For the values of $a$ for which the following series makes sense, prove that
$$\sum_{n=-\infty}^{\infty} \frac{\cos nx}{\Gamma\left ( a+n+1 \right ) \Gamma \left ( a-n+1 \right )} = \frac{\left ( 2 \cos \frac{x}{2} \right )^{2a}}{\Gamma\left ( 2a+1 \right )}$$
I ran into this series recently and I have no idea how to attack it. How would you go to prove the identity?
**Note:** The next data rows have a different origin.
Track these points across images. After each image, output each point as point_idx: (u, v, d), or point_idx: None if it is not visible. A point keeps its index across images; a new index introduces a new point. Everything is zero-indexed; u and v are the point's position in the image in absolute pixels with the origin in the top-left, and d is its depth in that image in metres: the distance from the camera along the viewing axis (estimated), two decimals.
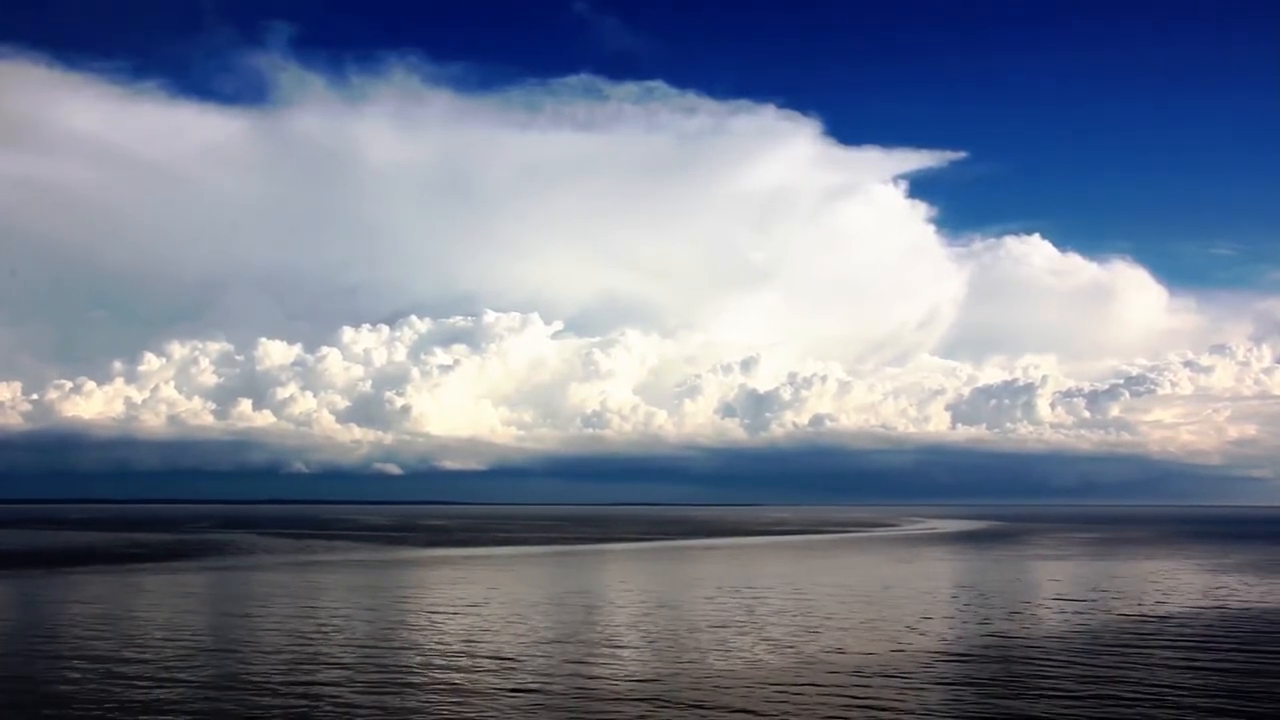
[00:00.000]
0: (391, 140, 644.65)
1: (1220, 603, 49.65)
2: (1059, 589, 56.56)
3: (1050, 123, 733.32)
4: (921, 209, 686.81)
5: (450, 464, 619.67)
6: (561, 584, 61.52)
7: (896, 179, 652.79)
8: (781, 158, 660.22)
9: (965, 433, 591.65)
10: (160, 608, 47.07)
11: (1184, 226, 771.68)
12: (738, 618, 42.97)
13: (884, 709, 25.64)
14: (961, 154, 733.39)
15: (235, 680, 29.07)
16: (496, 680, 29.29)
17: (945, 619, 42.73)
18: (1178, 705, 26.05)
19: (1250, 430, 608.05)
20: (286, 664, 31.71)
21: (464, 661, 32.27)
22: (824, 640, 36.54)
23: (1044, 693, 27.46)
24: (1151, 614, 44.64)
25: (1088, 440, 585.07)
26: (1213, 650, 34.64)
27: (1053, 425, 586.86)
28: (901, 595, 52.50)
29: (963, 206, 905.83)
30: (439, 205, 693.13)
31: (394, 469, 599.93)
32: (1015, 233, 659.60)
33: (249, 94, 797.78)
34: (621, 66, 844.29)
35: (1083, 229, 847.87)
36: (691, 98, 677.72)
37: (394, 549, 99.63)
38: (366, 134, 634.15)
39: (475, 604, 48.44)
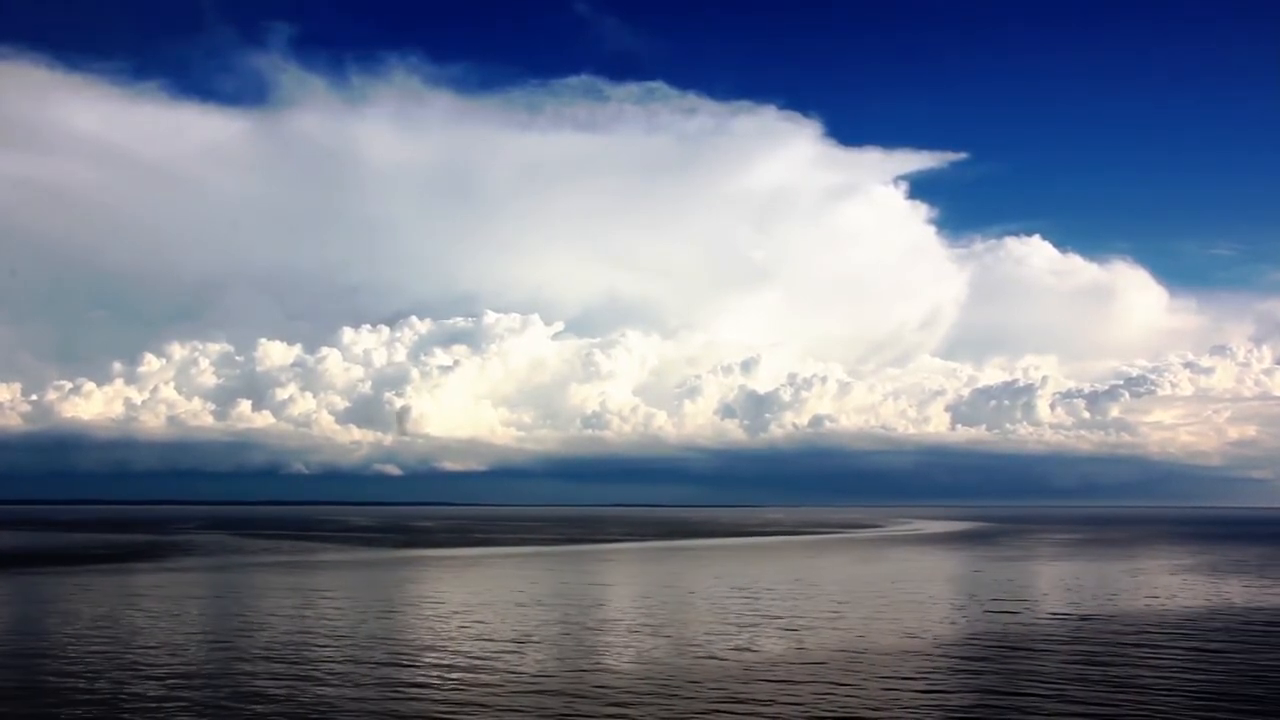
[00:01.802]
0: (392, 141, 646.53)
1: (1154, 604, 49.89)
2: (999, 590, 56.83)
3: (1050, 123, 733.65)
4: (922, 210, 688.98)
5: (450, 465, 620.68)
6: (509, 584, 61.90)
7: (897, 180, 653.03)
8: (782, 158, 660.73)
9: (965, 434, 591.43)
10: (97, 605, 47.54)
11: (1184, 227, 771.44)
12: (661, 617, 43.41)
13: (753, 702, 26.03)
14: (962, 155, 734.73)
15: (108, 673, 29.54)
16: (391, 672, 29.77)
17: (863, 619, 43.04)
18: (1038, 695, 26.40)
19: (1250, 431, 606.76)
20: (176, 661, 32.17)
21: (361, 655, 32.70)
22: (734, 639, 36.93)
23: (922, 691, 27.84)
24: (1073, 614, 44.99)
25: (1088, 441, 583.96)
26: (1116, 648, 34.98)
27: (1052, 426, 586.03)
28: (842, 595, 52.80)
29: (963, 207, 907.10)
30: (440, 206, 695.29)
31: (394, 470, 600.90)
32: (1015, 233, 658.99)
33: (249, 94, 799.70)
34: (622, 67, 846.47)
35: (1083, 229, 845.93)
36: (692, 98, 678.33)
37: (365, 550, 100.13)
38: (367, 134, 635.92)
39: (409, 604, 48.95)
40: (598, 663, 32.12)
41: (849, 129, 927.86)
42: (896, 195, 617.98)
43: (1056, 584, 61.26)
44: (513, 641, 36.37)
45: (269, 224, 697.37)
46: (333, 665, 31.40)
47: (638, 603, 49.53)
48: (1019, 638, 37.48)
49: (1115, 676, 29.80)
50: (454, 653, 33.92)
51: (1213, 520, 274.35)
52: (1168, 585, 60.18)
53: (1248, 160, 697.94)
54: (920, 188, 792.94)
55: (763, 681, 28.93)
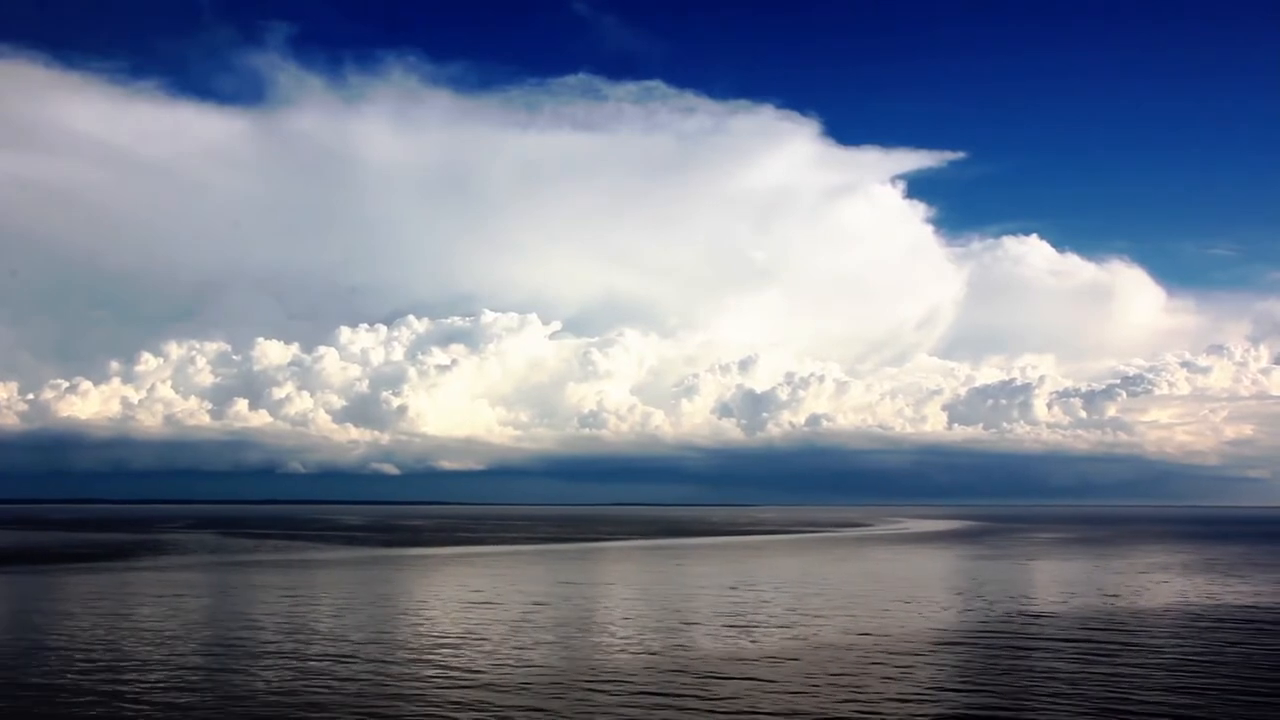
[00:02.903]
0: (390, 140, 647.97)
1: (1109, 602, 50.08)
2: (959, 589, 57.01)
3: (1048, 123, 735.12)
4: (920, 209, 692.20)
5: (447, 464, 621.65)
6: (474, 583, 62.06)
7: (895, 179, 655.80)
8: (780, 158, 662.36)
9: (962, 433, 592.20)
10: (52, 603, 47.83)
11: (1182, 227, 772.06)
12: (611, 615, 43.74)
13: (670, 696, 26.30)
14: (960, 154, 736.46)
15: (36, 666, 29.83)
16: (322, 665, 29.98)
17: (811, 617, 43.26)
18: (953, 690, 26.63)
19: (1247, 430, 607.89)
20: (110, 656, 32.43)
21: (298, 649, 32.92)
22: (676, 637, 37.24)
23: (841, 687, 28.08)
24: (1021, 612, 45.17)
25: (1084, 440, 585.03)
26: (1047, 644, 35.18)
27: (1049, 425, 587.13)
28: (800, 593, 53.04)
29: (961, 207, 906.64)
30: (438, 205, 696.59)
31: (391, 469, 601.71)
32: (1013, 233, 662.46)
33: (248, 94, 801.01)
34: (620, 66, 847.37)
35: (1081, 229, 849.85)
36: (690, 97, 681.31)
37: (345, 549, 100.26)
38: (365, 134, 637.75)
39: (367, 602, 49.13)
40: (529, 659, 32.31)
41: (847, 128, 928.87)
42: (894, 195, 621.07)
43: (1019, 583, 61.37)
44: (455, 637, 36.58)
45: (267, 223, 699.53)
46: (261, 659, 31.61)
47: (593, 600, 49.76)
48: (957, 636, 37.68)
49: (1037, 669, 30.05)
50: (390, 647, 34.15)
51: (1206, 520, 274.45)
52: (1131, 584, 60.39)
53: (1246, 160, 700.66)
54: (918, 187, 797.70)
55: (689, 676, 29.17)
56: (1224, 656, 33.09)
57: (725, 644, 35.46)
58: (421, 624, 40.47)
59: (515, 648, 34.55)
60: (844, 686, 27.93)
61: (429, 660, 31.97)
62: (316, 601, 49.05)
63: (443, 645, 34.89)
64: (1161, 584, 60.16)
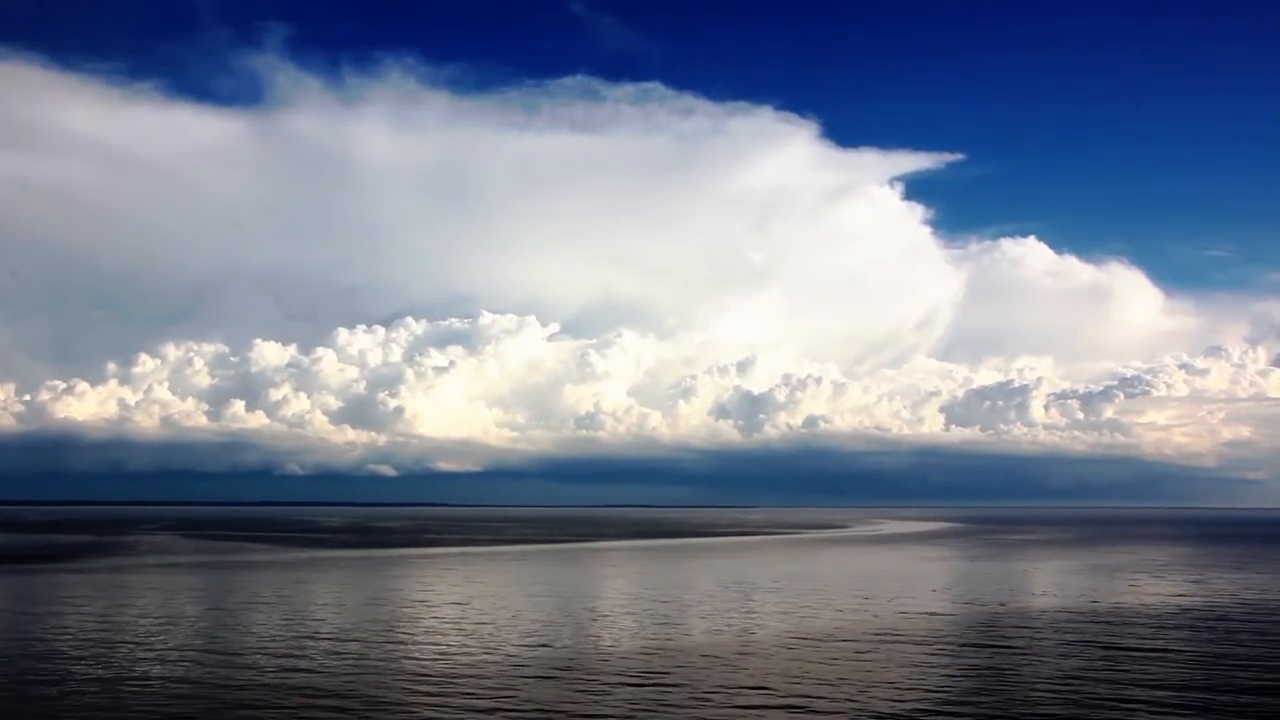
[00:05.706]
0: (388, 141, 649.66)
1: (1002, 603, 50.34)
2: (881, 589, 57.18)
3: (1047, 125, 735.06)
4: (918, 210, 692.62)
5: (444, 465, 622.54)
6: (393, 585, 62.43)
7: (893, 181, 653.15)
8: (779, 159, 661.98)
9: (959, 434, 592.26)
10: None
11: (1180, 228, 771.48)
12: (497, 616, 44.04)
13: (480, 694, 26.59)
14: (958, 156, 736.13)
15: None
16: (163, 669, 30.32)
17: (702, 618, 43.62)
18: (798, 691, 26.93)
19: (1244, 432, 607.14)
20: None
21: (166, 656, 33.28)
22: (546, 635, 37.71)
23: (661, 685, 28.36)
24: (920, 611, 45.44)
25: (1082, 442, 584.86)
26: (921, 643, 35.44)
27: (1047, 427, 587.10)
28: (709, 596, 53.37)
29: (959, 208, 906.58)
30: (436, 206, 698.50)
31: (388, 470, 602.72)
32: (1011, 234, 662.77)
33: (245, 95, 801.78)
34: (619, 67, 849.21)
35: (1079, 231, 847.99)
36: (689, 99, 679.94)
37: (297, 550, 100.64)
38: (363, 135, 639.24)
39: (265, 602, 49.46)
40: (387, 660, 32.64)
41: (845, 130, 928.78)
42: (893, 196, 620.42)
43: (937, 584, 61.42)
44: (319, 638, 36.85)
45: (265, 224, 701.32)
46: (114, 663, 31.98)
47: (491, 603, 49.73)
48: (846, 635, 37.89)
49: (899, 661, 30.28)
50: (257, 648, 34.42)
51: (1198, 521, 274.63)
52: (1057, 584, 60.78)
53: (1244, 162, 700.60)
54: (916, 188, 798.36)
55: (526, 674, 29.48)
56: (1067, 652, 33.41)
57: (593, 644, 35.72)
58: (306, 625, 40.66)
59: (378, 650, 34.78)
60: (675, 686, 28.20)
61: (288, 656, 32.27)
62: (215, 602, 49.40)
63: (306, 641, 35.19)
64: (1073, 583, 60.34)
Indeed, following Jack's comment we have
\begin{align*} \sum_{n=-\infty}^{\infty} \frac{\cos nx}{\Gamma\left ( a+n+1 \right ) \Gamma \left ( a-n+1 \right )} &= \sum_{n=-\infty}^{\infty} \frac{\cos nx}{\left ( a+n \right )! \left ( a-n \right )!} \\ &=\frac{1}{\left (2a \right )!}\sum_{n=-\infty}^{\infty} \binom{2a}{a+n} \cos nx \\ &=\frac{1}{\left (2a \right )!}\mathfrak{Re} \left ( \sum_{n=-\infty}^{\infty} \binom{2a}{a+n} e^{inx} \right ) \\ &= \frac{\left ( 2 \cos \frac{x}{2} \right )^{2a}}{\left ( 2a \right )!} \\ &= \frac{\left ( 2 \cos \frac{x}{2} \right )^{2a}}{\Gamma\left ( 2a+1 \right )} \end{align*}
from the extended binomial theorem.